December has been go go go, we went out on a research trip to the elephant camps in the North and announced our newly established Thai Foundation, but most of it was spent preparing for the biggest Christmas to date! Apart from preparing for Christmas it has been a month of cold nights and hot days. Our poorly old girl Thong Dee has been struggling and especially feeling the cold and thankfully this year all our eles have incredible durable, warm and cozy elephant coats made by Diana at The Goat Coat shop and that were fundraised for by Friends of Lucy in Canada. A huge thanks to everyone that donated in order to keep our eles warm this winter. On the 26th December we celebrated Christmas with our amazing community that surrounds BEES. We had great prizes this year for the kids and every person in the village got to take something home. It was lots of fun and there was smiles all around. Thank you to all the volunteers and people abroad who have donated to make this years Christmas as amazing as it was. The last few days have been very hot during the day and very cold at night it has really been shaking our darling Thong Dee around, we have started Thong Dee on vitamin injections to give her a boost.

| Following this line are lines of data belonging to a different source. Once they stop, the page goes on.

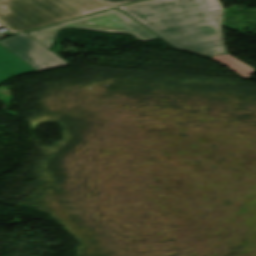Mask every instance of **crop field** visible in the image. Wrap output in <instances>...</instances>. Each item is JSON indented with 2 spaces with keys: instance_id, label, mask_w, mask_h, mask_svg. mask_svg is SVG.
Listing matches in <instances>:
<instances>
[{
  "instance_id": "obj_1",
  "label": "crop field",
  "mask_w": 256,
  "mask_h": 256,
  "mask_svg": "<svg viewBox=\"0 0 256 256\" xmlns=\"http://www.w3.org/2000/svg\"><path fill=\"white\" fill-rule=\"evenodd\" d=\"M119 9L173 47L207 57L227 53L219 0H152Z\"/></svg>"
},
{
  "instance_id": "obj_2",
  "label": "crop field",
  "mask_w": 256,
  "mask_h": 256,
  "mask_svg": "<svg viewBox=\"0 0 256 256\" xmlns=\"http://www.w3.org/2000/svg\"><path fill=\"white\" fill-rule=\"evenodd\" d=\"M106 8L99 0H0V25L16 33Z\"/></svg>"
},
{
  "instance_id": "obj_3",
  "label": "crop field",
  "mask_w": 256,
  "mask_h": 256,
  "mask_svg": "<svg viewBox=\"0 0 256 256\" xmlns=\"http://www.w3.org/2000/svg\"><path fill=\"white\" fill-rule=\"evenodd\" d=\"M65 27L85 28L110 33H129L143 42L157 39V37L117 9L47 26L27 32V34L49 49L58 29Z\"/></svg>"
},
{
  "instance_id": "obj_4",
  "label": "crop field",
  "mask_w": 256,
  "mask_h": 256,
  "mask_svg": "<svg viewBox=\"0 0 256 256\" xmlns=\"http://www.w3.org/2000/svg\"><path fill=\"white\" fill-rule=\"evenodd\" d=\"M0 44L38 71L67 65L65 61L25 33L0 41Z\"/></svg>"
},
{
  "instance_id": "obj_5",
  "label": "crop field",
  "mask_w": 256,
  "mask_h": 256,
  "mask_svg": "<svg viewBox=\"0 0 256 256\" xmlns=\"http://www.w3.org/2000/svg\"><path fill=\"white\" fill-rule=\"evenodd\" d=\"M32 72L36 70L0 46V84L11 77Z\"/></svg>"
},
{
  "instance_id": "obj_6",
  "label": "crop field",
  "mask_w": 256,
  "mask_h": 256,
  "mask_svg": "<svg viewBox=\"0 0 256 256\" xmlns=\"http://www.w3.org/2000/svg\"><path fill=\"white\" fill-rule=\"evenodd\" d=\"M210 58L227 65L232 70L236 71L238 74L245 78H249L252 75V71L254 70L247 64L242 63L240 60L235 59L228 54L213 56Z\"/></svg>"
},
{
  "instance_id": "obj_7",
  "label": "crop field",
  "mask_w": 256,
  "mask_h": 256,
  "mask_svg": "<svg viewBox=\"0 0 256 256\" xmlns=\"http://www.w3.org/2000/svg\"><path fill=\"white\" fill-rule=\"evenodd\" d=\"M105 1L111 3L114 6H118V5L136 2V1H140V0H105Z\"/></svg>"
},
{
  "instance_id": "obj_8",
  "label": "crop field",
  "mask_w": 256,
  "mask_h": 256,
  "mask_svg": "<svg viewBox=\"0 0 256 256\" xmlns=\"http://www.w3.org/2000/svg\"><path fill=\"white\" fill-rule=\"evenodd\" d=\"M0 28H2V27L0 26Z\"/></svg>"
}]
</instances>
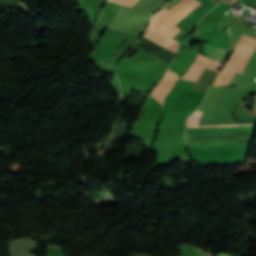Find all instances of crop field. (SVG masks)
<instances>
[{
	"mask_svg": "<svg viewBox=\"0 0 256 256\" xmlns=\"http://www.w3.org/2000/svg\"><path fill=\"white\" fill-rule=\"evenodd\" d=\"M252 40H253V37L247 36V38L244 41L243 45L241 46L240 50L238 51L237 48L234 49V52L232 53V55L229 58L228 62L224 65L222 70L219 72V75L216 78L213 86L214 85H218L219 81L221 80V78L224 75L225 71L227 70L229 64L231 63L232 59L234 58L235 54L238 51V53L235 56L234 60L232 61L231 65L229 66L228 70L226 71L225 75L223 76L222 80L220 81L219 85H225L227 83V81L229 80L230 76L232 75V73L236 69L237 65L239 64L240 60L242 59L243 55L245 54L246 50L248 49L249 45L251 44ZM255 48H256V39L253 40L252 44L250 45L249 49L247 50L246 54L244 55L243 59L241 60V62L238 65L237 69L235 70V72L241 73L242 69L244 68L245 64L247 63L248 59L252 55V53L255 50ZM234 73H233V75H234ZM233 75H232V77H233ZM231 78H230V80H231ZM229 81H228V83H229ZM228 83H227V85H228Z\"/></svg>",
	"mask_w": 256,
	"mask_h": 256,
	"instance_id": "obj_2",
	"label": "crop field"
},
{
	"mask_svg": "<svg viewBox=\"0 0 256 256\" xmlns=\"http://www.w3.org/2000/svg\"><path fill=\"white\" fill-rule=\"evenodd\" d=\"M221 61L209 59L198 53L194 63L191 65L189 71L185 73L181 79L194 81L198 79L204 67L217 71L221 65ZM205 69V68H204Z\"/></svg>",
	"mask_w": 256,
	"mask_h": 256,
	"instance_id": "obj_3",
	"label": "crop field"
},
{
	"mask_svg": "<svg viewBox=\"0 0 256 256\" xmlns=\"http://www.w3.org/2000/svg\"><path fill=\"white\" fill-rule=\"evenodd\" d=\"M203 112H193L186 120V128H199V127H221V126H243V125H255V124H237V125H207L198 126L200 118Z\"/></svg>",
	"mask_w": 256,
	"mask_h": 256,
	"instance_id": "obj_5",
	"label": "crop field"
},
{
	"mask_svg": "<svg viewBox=\"0 0 256 256\" xmlns=\"http://www.w3.org/2000/svg\"><path fill=\"white\" fill-rule=\"evenodd\" d=\"M194 1L202 3L199 0ZM194 1L184 0L170 11L163 8L158 14L154 15L153 20L178 32L181 29L174 26L176 22L200 5ZM174 34L176 32L151 21L143 37L176 53L178 42L171 38Z\"/></svg>",
	"mask_w": 256,
	"mask_h": 256,
	"instance_id": "obj_1",
	"label": "crop field"
},
{
	"mask_svg": "<svg viewBox=\"0 0 256 256\" xmlns=\"http://www.w3.org/2000/svg\"><path fill=\"white\" fill-rule=\"evenodd\" d=\"M218 256H228V254H219Z\"/></svg>",
	"mask_w": 256,
	"mask_h": 256,
	"instance_id": "obj_7",
	"label": "crop field"
},
{
	"mask_svg": "<svg viewBox=\"0 0 256 256\" xmlns=\"http://www.w3.org/2000/svg\"><path fill=\"white\" fill-rule=\"evenodd\" d=\"M177 79V74L167 70L163 80L152 90L150 95L163 104L165 96Z\"/></svg>",
	"mask_w": 256,
	"mask_h": 256,
	"instance_id": "obj_4",
	"label": "crop field"
},
{
	"mask_svg": "<svg viewBox=\"0 0 256 256\" xmlns=\"http://www.w3.org/2000/svg\"><path fill=\"white\" fill-rule=\"evenodd\" d=\"M109 1H111V0H109ZM117 1L134 5L137 0H117ZM117 1H112V2L119 3V2H117ZM119 4H123V3H119ZM123 5H127V4H123ZM127 6L132 7L131 5H127Z\"/></svg>",
	"mask_w": 256,
	"mask_h": 256,
	"instance_id": "obj_6",
	"label": "crop field"
}]
</instances>
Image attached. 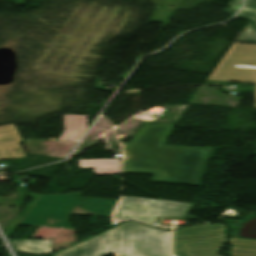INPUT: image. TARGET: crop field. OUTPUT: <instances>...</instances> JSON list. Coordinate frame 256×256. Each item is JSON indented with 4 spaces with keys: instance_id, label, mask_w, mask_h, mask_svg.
Listing matches in <instances>:
<instances>
[{
    "instance_id": "crop-field-1",
    "label": "crop field",
    "mask_w": 256,
    "mask_h": 256,
    "mask_svg": "<svg viewBox=\"0 0 256 256\" xmlns=\"http://www.w3.org/2000/svg\"><path fill=\"white\" fill-rule=\"evenodd\" d=\"M115 230L111 253L118 256H169L170 232L139 223H123Z\"/></svg>"
},
{
    "instance_id": "crop-field-2",
    "label": "crop field",
    "mask_w": 256,
    "mask_h": 256,
    "mask_svg": "<svg viewBox=\"0 0 256 256\" xmlns=\"http://www.w3.org/2000/svg\"><path fill=\"white\" fill-rule=\"evenodd\" d=\"M224 224L182 228L174 232V256H219L225 241Z\"/></svg>"
},
{
    "instance_id": "crop-field-3",
    "label": "crop field",
    "mask_w": 256,
    "mask_h": 256,
    "mask_svg": "<svg viewBox=\"0 0 256 256\" xmlns=\"http://www.w3.org/2000/svg\"><path fill=\"white\" fill-rule=\"evenodd\" d=\"M83 193L40 195L27 215L66 219L78 201L85 210L111 216L118 201L80 198Z\"/></svg>"
},
{
    "instance_id": "crop-field-4",
    "label": "crop field",
    "mask_w": 256,
    "mask_h": 256,
    "mask_svg": "<svg viewBox=\"0 0 256 256\" xmlns=\"http://www.w3.org/2000/svg\"><path fill=\"white\" fill-rule=\"evenodd\" d=\"M190 204L123 197L114 222L141 220L154 224L156 216L185 217Z\"/></svg>"
},
{
    "instance_id": "crop-field-5",
    "label": "crop field",
    "mask_w": 256,
    "mask_h": 256,
    "mask_svg": "<svg viewBox=\"0 0 256 256\" xmlns=\"http://www.w3.org/2000/svg\"><path fill=\"white\" fill-rule=\"evenodd\" d=\"M208 79L256 83V45L234 43Z\"/></svg>"
},
{
    "instance_id": "crop-field-6",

Lush greenery = Happy Elephants

Thanks for your support during 2015! Much love all the eles at BEES

We didn’t mention about our BEARS animal rescue project in this blog as the blog would surely become 100 pages long ;), all the rescued animals at BEARS are doing well, we have had a few sad losses this year and many sad cases and we will continue to do what we can for the cats, dogs and wildlife in our region. 2016 holds many more sterilizations, treatments and preventative medicine programs and likely more rescues. Bring on 2016, BEARS is ready!

Well friends, it’s the 31st of December and the last day of 2015. As you have just read if your new to BEES, so much has happened, so much has been achieved and there has been a lot of good times and a lot of hard times.

Together standing united as a force for positive change we CAN achieve great things.

We thank each and every one of you for following our work and being believers in BEES.

Let’s continue to work towards a brighter future together through 2016!

HAPPY NEW YEAR EVERYONE!!!!! Speak to you again in 2016!!!!!